> Available data:
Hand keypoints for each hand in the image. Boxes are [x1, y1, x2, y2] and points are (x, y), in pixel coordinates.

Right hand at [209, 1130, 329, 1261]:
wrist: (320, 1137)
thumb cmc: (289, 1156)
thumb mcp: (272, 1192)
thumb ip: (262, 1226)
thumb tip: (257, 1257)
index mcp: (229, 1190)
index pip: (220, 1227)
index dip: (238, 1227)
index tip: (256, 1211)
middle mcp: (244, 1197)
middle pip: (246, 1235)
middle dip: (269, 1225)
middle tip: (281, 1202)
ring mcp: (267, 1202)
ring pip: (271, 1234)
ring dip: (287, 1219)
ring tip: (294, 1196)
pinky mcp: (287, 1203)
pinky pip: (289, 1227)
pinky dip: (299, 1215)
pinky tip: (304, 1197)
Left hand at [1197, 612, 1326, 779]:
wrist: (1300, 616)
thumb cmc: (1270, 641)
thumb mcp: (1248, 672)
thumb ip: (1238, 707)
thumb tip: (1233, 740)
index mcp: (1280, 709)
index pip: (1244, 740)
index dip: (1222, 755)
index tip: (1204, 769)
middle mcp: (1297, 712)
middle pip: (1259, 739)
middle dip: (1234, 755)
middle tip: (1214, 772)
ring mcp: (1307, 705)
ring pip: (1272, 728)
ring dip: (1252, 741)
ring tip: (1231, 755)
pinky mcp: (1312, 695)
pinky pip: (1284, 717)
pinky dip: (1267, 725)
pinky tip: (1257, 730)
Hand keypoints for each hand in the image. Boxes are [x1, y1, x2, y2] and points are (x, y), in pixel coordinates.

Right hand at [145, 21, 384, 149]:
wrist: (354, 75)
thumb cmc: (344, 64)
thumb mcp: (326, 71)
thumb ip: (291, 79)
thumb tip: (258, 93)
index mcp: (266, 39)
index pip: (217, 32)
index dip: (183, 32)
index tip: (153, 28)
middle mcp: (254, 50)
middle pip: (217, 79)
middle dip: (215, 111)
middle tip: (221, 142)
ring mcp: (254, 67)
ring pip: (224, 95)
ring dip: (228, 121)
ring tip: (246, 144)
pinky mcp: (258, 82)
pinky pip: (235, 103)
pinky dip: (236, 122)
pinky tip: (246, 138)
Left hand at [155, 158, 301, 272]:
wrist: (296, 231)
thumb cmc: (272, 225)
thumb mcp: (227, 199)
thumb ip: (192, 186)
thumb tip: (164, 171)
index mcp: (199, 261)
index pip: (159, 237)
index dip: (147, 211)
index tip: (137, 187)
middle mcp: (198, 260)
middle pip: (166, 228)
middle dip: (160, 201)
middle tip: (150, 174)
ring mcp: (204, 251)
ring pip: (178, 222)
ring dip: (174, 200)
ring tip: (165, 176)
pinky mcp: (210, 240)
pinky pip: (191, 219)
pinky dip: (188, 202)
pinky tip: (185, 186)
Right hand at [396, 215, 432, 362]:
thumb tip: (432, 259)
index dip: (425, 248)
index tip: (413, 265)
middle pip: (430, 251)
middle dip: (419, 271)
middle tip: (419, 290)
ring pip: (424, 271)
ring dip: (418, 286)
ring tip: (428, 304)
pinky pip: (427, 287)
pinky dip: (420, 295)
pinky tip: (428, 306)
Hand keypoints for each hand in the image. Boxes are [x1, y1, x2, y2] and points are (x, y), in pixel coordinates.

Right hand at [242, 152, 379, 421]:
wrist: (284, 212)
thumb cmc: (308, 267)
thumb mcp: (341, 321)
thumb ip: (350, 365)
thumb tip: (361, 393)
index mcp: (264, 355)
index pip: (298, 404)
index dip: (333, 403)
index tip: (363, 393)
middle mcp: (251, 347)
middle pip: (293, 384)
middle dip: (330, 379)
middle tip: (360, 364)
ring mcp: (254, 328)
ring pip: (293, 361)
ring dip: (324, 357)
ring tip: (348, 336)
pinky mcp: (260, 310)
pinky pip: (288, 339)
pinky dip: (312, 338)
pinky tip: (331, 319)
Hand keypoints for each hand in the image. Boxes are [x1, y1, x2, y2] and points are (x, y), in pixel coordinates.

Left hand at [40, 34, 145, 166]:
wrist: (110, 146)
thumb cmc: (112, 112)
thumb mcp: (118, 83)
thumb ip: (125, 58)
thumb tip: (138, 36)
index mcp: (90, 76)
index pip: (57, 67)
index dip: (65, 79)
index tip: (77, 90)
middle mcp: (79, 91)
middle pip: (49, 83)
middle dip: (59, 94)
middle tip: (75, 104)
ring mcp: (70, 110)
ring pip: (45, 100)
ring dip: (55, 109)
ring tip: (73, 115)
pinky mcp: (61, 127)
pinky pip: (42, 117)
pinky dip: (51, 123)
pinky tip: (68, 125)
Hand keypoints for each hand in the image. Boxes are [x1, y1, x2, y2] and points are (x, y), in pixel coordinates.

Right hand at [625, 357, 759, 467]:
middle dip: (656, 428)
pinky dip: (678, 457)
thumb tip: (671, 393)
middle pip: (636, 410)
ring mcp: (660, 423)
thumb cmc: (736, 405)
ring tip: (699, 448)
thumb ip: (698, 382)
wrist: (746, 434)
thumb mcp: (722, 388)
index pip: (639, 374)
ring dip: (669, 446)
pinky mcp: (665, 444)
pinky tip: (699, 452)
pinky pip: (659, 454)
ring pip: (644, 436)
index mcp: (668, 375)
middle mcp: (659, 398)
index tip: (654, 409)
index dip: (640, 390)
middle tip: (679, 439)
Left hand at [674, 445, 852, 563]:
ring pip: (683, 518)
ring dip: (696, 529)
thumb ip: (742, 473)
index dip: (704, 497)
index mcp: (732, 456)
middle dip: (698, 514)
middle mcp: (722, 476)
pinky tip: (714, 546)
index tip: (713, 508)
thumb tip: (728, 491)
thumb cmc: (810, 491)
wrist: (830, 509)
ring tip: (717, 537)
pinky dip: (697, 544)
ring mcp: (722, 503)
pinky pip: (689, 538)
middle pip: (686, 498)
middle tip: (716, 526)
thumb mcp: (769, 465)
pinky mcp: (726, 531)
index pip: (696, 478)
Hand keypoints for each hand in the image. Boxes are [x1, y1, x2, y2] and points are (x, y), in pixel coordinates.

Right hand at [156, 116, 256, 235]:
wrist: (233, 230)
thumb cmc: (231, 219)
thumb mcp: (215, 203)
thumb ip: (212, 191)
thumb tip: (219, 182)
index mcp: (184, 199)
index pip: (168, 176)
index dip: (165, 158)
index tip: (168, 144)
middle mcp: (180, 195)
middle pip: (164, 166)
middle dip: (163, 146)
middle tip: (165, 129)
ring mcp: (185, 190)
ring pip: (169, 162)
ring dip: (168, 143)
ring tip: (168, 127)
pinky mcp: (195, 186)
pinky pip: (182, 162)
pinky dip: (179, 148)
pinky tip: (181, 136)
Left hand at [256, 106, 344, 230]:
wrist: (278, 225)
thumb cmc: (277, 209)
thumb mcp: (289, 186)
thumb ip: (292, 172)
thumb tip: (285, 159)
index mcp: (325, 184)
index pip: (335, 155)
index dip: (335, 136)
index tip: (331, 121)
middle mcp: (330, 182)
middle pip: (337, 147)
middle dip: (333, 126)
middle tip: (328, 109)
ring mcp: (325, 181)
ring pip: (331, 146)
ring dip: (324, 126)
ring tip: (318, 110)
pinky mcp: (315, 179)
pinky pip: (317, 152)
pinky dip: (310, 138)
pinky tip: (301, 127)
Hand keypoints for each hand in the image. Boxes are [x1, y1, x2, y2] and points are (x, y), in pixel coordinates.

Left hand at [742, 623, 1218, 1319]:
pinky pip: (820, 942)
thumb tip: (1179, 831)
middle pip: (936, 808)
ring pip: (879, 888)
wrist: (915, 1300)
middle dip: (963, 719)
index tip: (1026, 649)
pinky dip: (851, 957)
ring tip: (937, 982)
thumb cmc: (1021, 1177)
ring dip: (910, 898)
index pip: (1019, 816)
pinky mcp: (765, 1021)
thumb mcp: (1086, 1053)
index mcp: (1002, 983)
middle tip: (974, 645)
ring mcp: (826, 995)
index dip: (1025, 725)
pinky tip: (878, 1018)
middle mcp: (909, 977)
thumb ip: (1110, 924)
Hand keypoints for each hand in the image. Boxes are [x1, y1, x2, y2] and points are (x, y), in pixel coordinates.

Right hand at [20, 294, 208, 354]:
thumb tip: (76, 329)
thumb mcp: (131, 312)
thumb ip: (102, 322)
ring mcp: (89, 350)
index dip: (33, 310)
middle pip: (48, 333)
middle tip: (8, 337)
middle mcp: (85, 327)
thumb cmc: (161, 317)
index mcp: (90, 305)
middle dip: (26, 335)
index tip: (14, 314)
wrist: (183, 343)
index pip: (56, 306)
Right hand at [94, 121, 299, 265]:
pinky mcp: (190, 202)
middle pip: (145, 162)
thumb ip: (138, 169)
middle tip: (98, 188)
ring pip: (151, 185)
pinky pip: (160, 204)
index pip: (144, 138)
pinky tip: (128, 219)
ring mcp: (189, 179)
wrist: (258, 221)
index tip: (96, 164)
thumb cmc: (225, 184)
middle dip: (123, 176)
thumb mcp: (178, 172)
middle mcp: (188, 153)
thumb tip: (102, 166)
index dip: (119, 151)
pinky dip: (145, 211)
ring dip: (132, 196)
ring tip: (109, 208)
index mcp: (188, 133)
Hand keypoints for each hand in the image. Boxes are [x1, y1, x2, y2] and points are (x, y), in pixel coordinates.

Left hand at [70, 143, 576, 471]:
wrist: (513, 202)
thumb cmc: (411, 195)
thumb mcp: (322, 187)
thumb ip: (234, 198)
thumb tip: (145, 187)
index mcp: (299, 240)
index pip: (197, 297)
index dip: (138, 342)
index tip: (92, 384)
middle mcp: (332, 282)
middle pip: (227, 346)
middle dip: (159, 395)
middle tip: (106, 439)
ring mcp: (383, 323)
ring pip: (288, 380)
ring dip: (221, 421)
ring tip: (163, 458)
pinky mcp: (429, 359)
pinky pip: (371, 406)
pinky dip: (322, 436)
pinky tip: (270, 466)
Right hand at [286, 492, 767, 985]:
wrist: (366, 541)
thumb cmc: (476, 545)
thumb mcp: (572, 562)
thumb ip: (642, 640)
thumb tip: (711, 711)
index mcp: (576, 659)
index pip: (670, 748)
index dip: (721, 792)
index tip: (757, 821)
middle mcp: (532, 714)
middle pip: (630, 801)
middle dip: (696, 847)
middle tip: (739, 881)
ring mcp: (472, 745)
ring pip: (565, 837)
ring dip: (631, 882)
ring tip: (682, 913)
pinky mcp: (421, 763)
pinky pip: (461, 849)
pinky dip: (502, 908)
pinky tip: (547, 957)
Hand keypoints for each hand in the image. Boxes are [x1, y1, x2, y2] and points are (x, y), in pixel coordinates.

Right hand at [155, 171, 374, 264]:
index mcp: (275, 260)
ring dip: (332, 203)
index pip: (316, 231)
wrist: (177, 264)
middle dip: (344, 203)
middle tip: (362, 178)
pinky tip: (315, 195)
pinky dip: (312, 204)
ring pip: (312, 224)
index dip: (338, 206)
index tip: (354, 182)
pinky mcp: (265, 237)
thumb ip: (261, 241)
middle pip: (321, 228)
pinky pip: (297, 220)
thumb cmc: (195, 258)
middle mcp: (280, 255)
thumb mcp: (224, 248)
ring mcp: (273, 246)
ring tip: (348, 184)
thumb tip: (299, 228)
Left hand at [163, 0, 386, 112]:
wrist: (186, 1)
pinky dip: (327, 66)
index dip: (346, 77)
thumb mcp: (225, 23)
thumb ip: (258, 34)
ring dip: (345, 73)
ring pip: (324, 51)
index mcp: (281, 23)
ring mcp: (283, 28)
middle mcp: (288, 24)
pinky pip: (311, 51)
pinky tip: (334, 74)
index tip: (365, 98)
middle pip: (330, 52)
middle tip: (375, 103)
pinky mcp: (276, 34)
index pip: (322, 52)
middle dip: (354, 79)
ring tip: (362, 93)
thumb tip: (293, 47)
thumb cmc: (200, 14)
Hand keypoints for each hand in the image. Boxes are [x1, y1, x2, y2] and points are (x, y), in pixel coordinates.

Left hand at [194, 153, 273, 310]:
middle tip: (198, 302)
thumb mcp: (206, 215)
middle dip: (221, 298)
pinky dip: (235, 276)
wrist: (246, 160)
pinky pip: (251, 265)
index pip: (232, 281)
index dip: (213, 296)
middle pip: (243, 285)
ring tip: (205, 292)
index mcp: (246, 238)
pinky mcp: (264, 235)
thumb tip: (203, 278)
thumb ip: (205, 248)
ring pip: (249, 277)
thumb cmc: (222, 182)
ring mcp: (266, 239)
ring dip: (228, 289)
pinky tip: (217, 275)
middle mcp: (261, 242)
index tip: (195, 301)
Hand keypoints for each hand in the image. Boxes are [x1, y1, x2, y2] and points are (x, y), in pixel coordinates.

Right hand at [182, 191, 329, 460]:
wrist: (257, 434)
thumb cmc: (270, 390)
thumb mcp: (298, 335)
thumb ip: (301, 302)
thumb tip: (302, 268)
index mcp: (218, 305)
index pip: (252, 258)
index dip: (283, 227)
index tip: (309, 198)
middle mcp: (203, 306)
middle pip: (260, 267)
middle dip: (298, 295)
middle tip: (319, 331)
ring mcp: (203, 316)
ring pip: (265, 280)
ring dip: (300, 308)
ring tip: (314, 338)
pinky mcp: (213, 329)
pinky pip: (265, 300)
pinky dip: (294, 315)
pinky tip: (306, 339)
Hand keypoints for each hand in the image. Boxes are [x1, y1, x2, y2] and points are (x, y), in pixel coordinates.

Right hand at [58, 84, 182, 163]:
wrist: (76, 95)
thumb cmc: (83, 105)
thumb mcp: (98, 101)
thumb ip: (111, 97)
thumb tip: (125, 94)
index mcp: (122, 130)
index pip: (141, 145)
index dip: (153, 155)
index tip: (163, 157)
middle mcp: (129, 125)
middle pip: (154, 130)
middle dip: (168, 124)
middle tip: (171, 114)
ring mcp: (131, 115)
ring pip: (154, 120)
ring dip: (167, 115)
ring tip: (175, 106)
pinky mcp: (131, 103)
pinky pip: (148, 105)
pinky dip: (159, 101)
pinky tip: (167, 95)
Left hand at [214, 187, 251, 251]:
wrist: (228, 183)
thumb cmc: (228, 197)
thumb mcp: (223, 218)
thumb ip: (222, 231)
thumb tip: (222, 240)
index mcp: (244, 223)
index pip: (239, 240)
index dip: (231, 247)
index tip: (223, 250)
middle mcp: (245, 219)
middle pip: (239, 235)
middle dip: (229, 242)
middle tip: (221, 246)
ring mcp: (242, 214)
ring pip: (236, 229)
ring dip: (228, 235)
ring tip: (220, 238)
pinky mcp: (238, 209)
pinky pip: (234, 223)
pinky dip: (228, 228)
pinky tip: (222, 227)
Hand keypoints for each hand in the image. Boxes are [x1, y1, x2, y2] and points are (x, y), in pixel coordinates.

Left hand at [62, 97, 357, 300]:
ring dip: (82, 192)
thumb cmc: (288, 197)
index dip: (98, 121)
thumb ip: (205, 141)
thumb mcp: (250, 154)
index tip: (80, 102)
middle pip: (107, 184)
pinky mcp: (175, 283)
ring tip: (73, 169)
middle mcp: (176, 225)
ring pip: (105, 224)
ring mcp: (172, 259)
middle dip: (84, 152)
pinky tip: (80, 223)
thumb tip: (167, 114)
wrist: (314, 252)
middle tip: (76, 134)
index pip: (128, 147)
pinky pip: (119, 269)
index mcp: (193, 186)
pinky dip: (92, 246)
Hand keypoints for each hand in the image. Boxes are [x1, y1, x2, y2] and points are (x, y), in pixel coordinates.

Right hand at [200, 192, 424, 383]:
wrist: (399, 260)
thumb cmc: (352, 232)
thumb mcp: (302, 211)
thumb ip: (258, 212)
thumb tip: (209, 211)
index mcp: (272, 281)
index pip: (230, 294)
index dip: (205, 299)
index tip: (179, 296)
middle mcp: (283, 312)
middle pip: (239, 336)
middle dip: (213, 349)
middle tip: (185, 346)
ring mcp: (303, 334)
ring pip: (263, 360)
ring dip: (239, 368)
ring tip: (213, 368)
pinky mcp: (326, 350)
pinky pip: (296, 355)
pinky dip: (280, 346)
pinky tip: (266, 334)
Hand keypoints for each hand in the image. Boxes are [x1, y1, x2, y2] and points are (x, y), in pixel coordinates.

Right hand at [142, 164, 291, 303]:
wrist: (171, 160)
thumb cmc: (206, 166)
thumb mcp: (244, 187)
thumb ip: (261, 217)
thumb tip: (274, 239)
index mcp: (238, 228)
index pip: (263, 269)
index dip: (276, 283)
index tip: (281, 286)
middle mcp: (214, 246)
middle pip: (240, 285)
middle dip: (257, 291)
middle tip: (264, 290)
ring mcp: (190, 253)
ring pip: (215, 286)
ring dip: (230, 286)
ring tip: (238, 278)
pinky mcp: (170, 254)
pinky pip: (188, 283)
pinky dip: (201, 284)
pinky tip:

> Task prompt: The records above should be printed exactly, please, from the first line through the line containing "pinky tip: (1257, 730)", with both ends kept and nothing past it.

> Result of this exercise:
Hand keypoints for each hand in the image. Boxes are [x1, y1, x2, y2] and points are (x, y), in pixel coordinates.

Right hand at [209, 1130, 329, 1261]:
wrist: (320, 1137)
thumb cmc: (289, 1156)
thumb mcp: (272, 1192)
thumb ip: (262, 1226)
thumb tip: (257, 1257)
index mcp: (229, 1190)
index pip: (220, 1227)
index dip: (238, 1227)
index tip: (256, 1211)
middle mcp: (244, 1197)
middle pip: (246, 1235)
middle dip: (269, 1225)
middle tip: (281, 1202)
ring mcp: (267, 1202)
ring pip: (271, 1234)
ring dip: (287, 1219)
ring tip: (294, 1196)
pinky mcp: (287, 1203)
pinky pip: (289, 1227)
pinky dip: (299, 1215)
pinky tip: (304, 1197)
Left hand at [1197, 612, 1326, 779]:
wrist: (1300, 616)
thumb cmc: (1270, 641)
thumb mcp: (1248, 672)
thumb ip: (1238, 707)
thumb tip: (1233, 740)
index mcp: (1280, 709)
index pip: (1244, 740)
index dip: (1222, 755)
index tip: (1204, 769)
middle mcp: (1297, 712)
middle pip: (1259, 739)
middle dip: (1234, 755)
middle tip: (1214, 772)
ring mcp: (1307, 705)
ring pip: (1272, 728)
ring dip: (1252, 741)
ring tip: (1231, 755)
pinky mcp: (1312, 695)
pinky pip: (1284, 717)
pinky dip: (1267, 725)
pinky tip: (1257, 730)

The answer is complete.